Exercises:
**1)** Reproduce word for word the section of the Hera mission abstract that begins with the words containing "Ian Carnelli1, Paolo" and ends with "Paris, France (ian.carnelli@esa.int)".
**2)** In the Hera mission abstract, what will Hera measure to determine the momentum transfer efficiency from DART to the asteroid?
**3)** Continue the abstract on ESA's Hera mission to asteroid Dimorphos from the point where it stops.

Page text:
Europlanet Science Congress 2020
Virtual meeting
21 September – 9 October 2020
Europlanet Science Congress 2020
Virtual meeting
21 September – 9 October 2020
EPSC Abstracts
Vol.14, EPSC2020-1119, 2020
https://doi.org/10.5194/epsc2020-1119
Europlanet Science Congress 2020
© Author(s) 2020. This work is distributed under
the Creative Commons Attribution 4.0 License.

ESA’s Hera mission to asteroid Dimorphos

Ian Carnelli1, Paolo Martino2, Diego Escorial2, Ana rugina2, Jesús Gil2, Heli Greus2, Alberto Valverde2, Alessandro Zuccaro2, Bastien Bonnafous2, Carlos Muñoz Moya2, Christophe Honvault2, Franco Perez Lissi2, Georgios Tzeremes2, Michael Khan3, Michael Küppers4, Michail Tourloukis2, Pablo Muñoz3, Paolo Concari2, Richard Moissl4, and Andrea Accomazzo3
Ian Carnelli et al.
  • 1ESA/HQ, 24 rue du General Bertrand, 75007 Paris, France (ian.carnelli@esa.int)
  • 2ESA/ESTEC, Keplerlaan 1, 2200 Noordwijk, The Netherlands
  • 3ESA/ESOC, Robert-Bosch-Straße 5, 64293 Darmstadt, Germany
  • 4ESA/ESAC, Camino bajo del Castillo S/N, 28692 Villanueva de la Canada, Spain

The Hera mission contributes to the international effort towards the validation of the kinetic impactor asteroid deflection technique by retrieving all the physical and dynamical properties of Dimorphos in order to validate numerical impact codes. In particular, Hera’s core objectives from the point of view of the deflection demonstration are the following:

  • (i) Measuring the mass of Dimorphos to determine the momentum transfer efficiency from DART to the asteroid;
  • (ii) Investigating the crater in detail to improve our understanding of the cratering process and the mechanisms by which the crater formation drives the momentum transfer efficiency;
  • (iii) Observing subtle dynamic effects (e.g. libration imposed by the impact, orbital and spin excitation of the secondary) that are difficult to detect for remote observers;
  • (iv) Characterising the physical properties of Dimorphos (including size, shape, volume, density, porosity, size distribution of surface material) to allow scaling of the momentum transfer efficiency to different asteroids.

Supplied information:
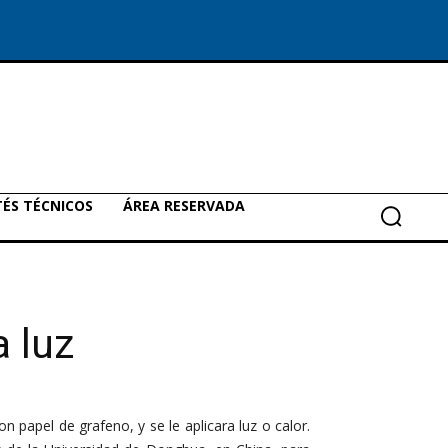
ÉS TÉCNICOS
ÁREA RESERVADA
a luz
n papel de grafeno, y se le aplicara luz o calor.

Exercise responses:
**1)**
Ian Carnelli1, Paolo Martino2, Diego Escorial2, Ana rugina2, Jesús Gil2, Heli Greus2, Alberto Valverde2, Alessandro Zuccaro2, Bastien Bonnafous2, Carlos Muñoz Moya2, Christophe Honvault2, Franco Perez Lissi2, Georgios Tzeremes2, Michael Khan3, Michael Küppers4, Michail Tourloukis2, Pablo Muñoz3, Paolo Concari2, Richard Moissl4, and Andrea Accomazzo3
Ian Carnelli et al.
  • 1ESA/HQ, 24 rue du General Bertrand, 75007 Paris, France (ian.carnelli@esa.int)

**2)** The mass of Dimorphos.

**3)**
In addition, the Hera mission will allow the demonstration of two key technologies for future deep-space missions:

  • (v) The use of CubeSats for multipoint investigations operated via an inter-satellite network link via Hera;
  • (vi) Autonomous visual-based navigation for very low altitude flybys over the surface of Dimorphos.

 

The Hera spacecraft will launch in October 2024 onboard an Ariane 6 launcher with an 18-days launch window. The trajectory foresees a Mars swing-by in mid-March 2025 and the rendezvous phase with Didymos starting end-December 2026. Following the operationally safe capture sequence, the asteroid close-proximity operation phase will start from a gate position of about 30 km. Operations will continue for about 6 months and allow for detailed investigations of the Didymos surface down to few kilometres or less from the surface of Dimorphos depending on the performance of the onboard feature-tracking navigation system.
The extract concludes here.